Python – Writing large ZIP archives without memory inflation

dataflow · on May 16, 2020

It'd be better if they didn't require knowing the paths a priori. One of the fundamental strengths of ZIP is that the file list is at the end of the archive rather than the beginning, letting you dynamically discover and send contents in a streaming fashion. Forcing the list of files to be known a priori works against that.

leni536 · on May 16, 2020

I have this same gripe with libzip in C.

kummappp · on May 16, 2020

Please test your library with the c10-archive test suite https://www.ee.oulu.fi/research/ouspg/PROTOS_Test-Suite_c10-...

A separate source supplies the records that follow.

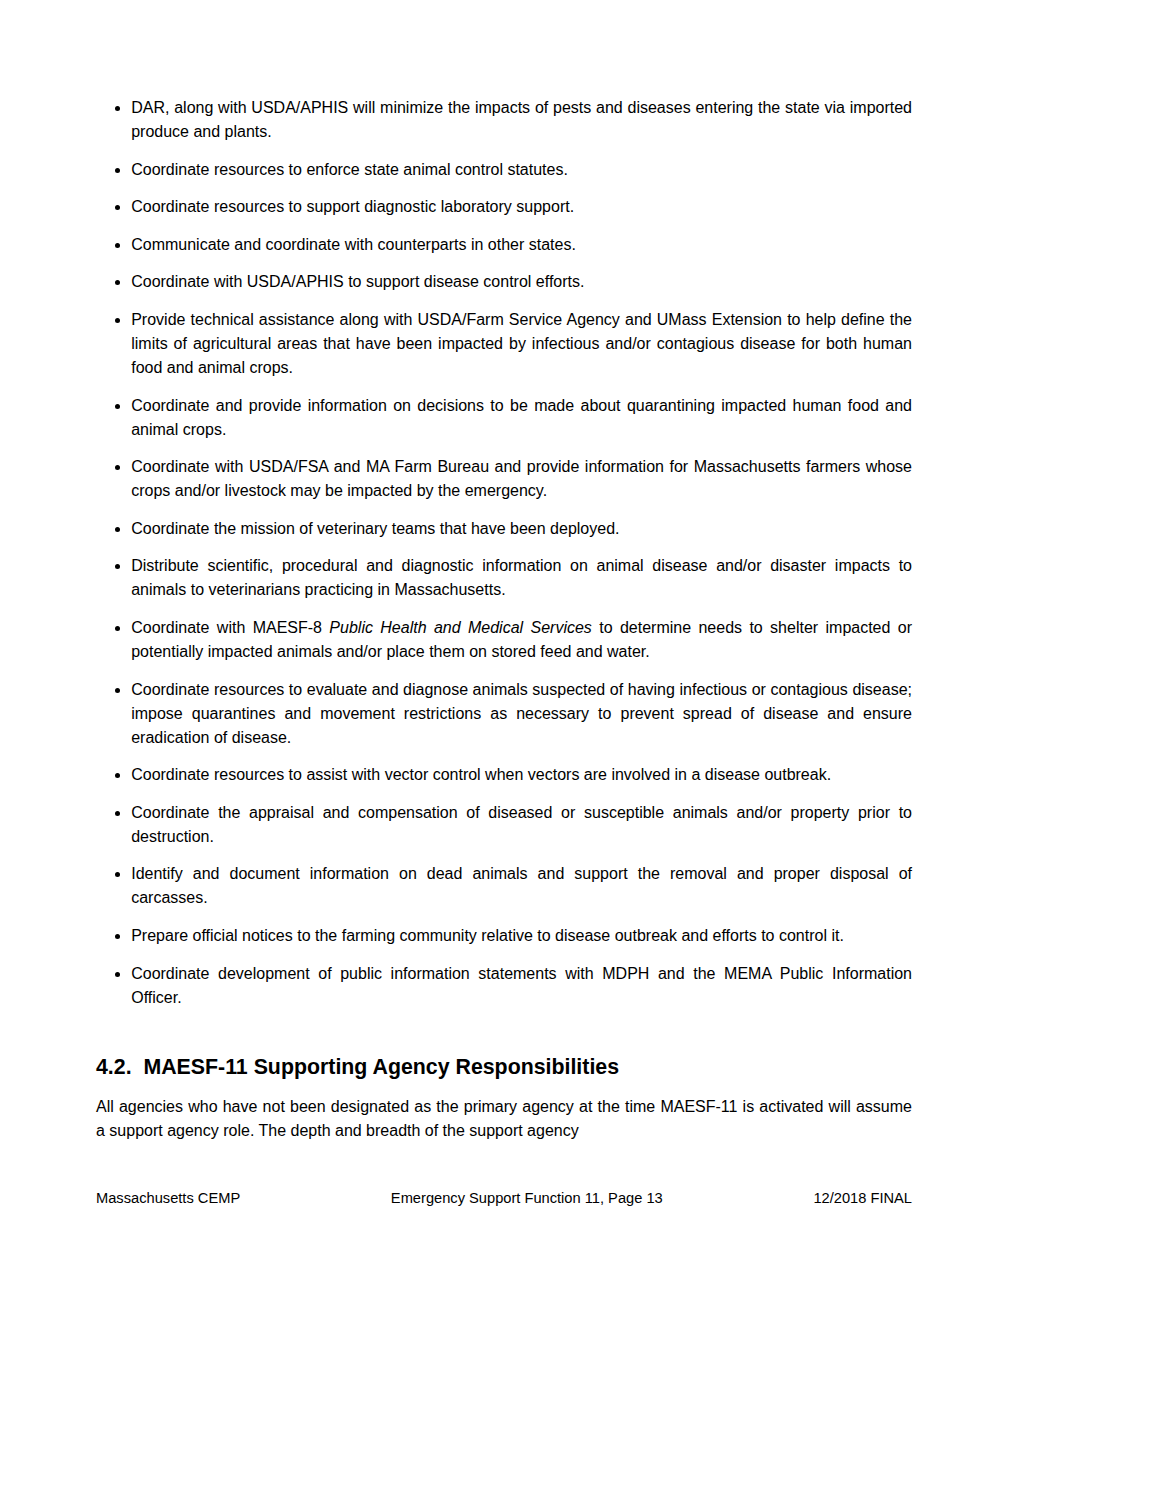DAR, along with USDA/APHIS will minimize the impacts of pests and diseases entering the state via imported produce and plants.
Coordinate resources to enforce state animal control statutes.
Coordinate resources to support diagnostic laboratory support.
Communicate and coordinate with counterparts in other states.
Coordinate with USDA/APHIS to support disease control efforts.
Provide technical assistance along with USDA/Farm Service Agency and UMass Extension to help define the limits of agricultural areas that have been impacted by infectious and/or contagious disease for both human food and animal crops.
Coordinate and provide information on decisions to be made about quarantining impacted human food and animal crops.
Coordinate with USDA/FSA and MA Farm Bureau and provide information for Massachusetts farmers whose crops and/or livestock may be impacted by the emergency.
Coordinate the mission of veterinary teams that have been deployed.
Distribute scientific, procedural and diagnostic information on animal disease and/or disaster impacts to animals to veterinarians practicing in Massachusetts.
Coordinate with MAESF-8 Public Health and Medical Services to determine needs to shelter impacted or potentially impacted animals and/or place them on stored feed and water.
Coordinate resources to evaluate and diagnose animals suspected of having infectious or contagious disease; impose quarantines and movement restrictions as necessary to prevent spread of disease and ensure eradication of disease.
Coordinate resources to assist with vector control when vectors are involved in a disease outbreak.
Coordinate the appraisal and compensation of diseased or susceptible animals and/or property prior to destruction.
Identify and document information on dead animals and support the removal and proper disposal of carcasses.
Prepare official notices to the farming community relative to disease outbreak and efforts to control it.
Coordinate development of public information statements with MDPH and the MEMA Public Information Officer.
4.2. MAESF-11 Supporting Agency Responsibilities
All agencies who have not been designated as the primary agency at the time MAESF-11 is activated will assume a support agency role. The depth and breadth of the support agency
Massachusetts CEMP Emergency Support Function 11, Page 13 12/2018 FINAL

wiredfool · on May 16, 2020

How would one test a library for generating compressed archives with a test designed for testing decompressors?

kummappp · on May 16, 2020

Sorry. My bad.

niceguy2 · on May 16, 2020

What is c10-archive test?

gspr · on May 16, 2020

Follow the link.

2bluesc · on May 16, 2020

I did something similar to stream large amounts of data off of an embedded device via a zip file, falcon, and wsgi server with no external dependencies for actual zip stream.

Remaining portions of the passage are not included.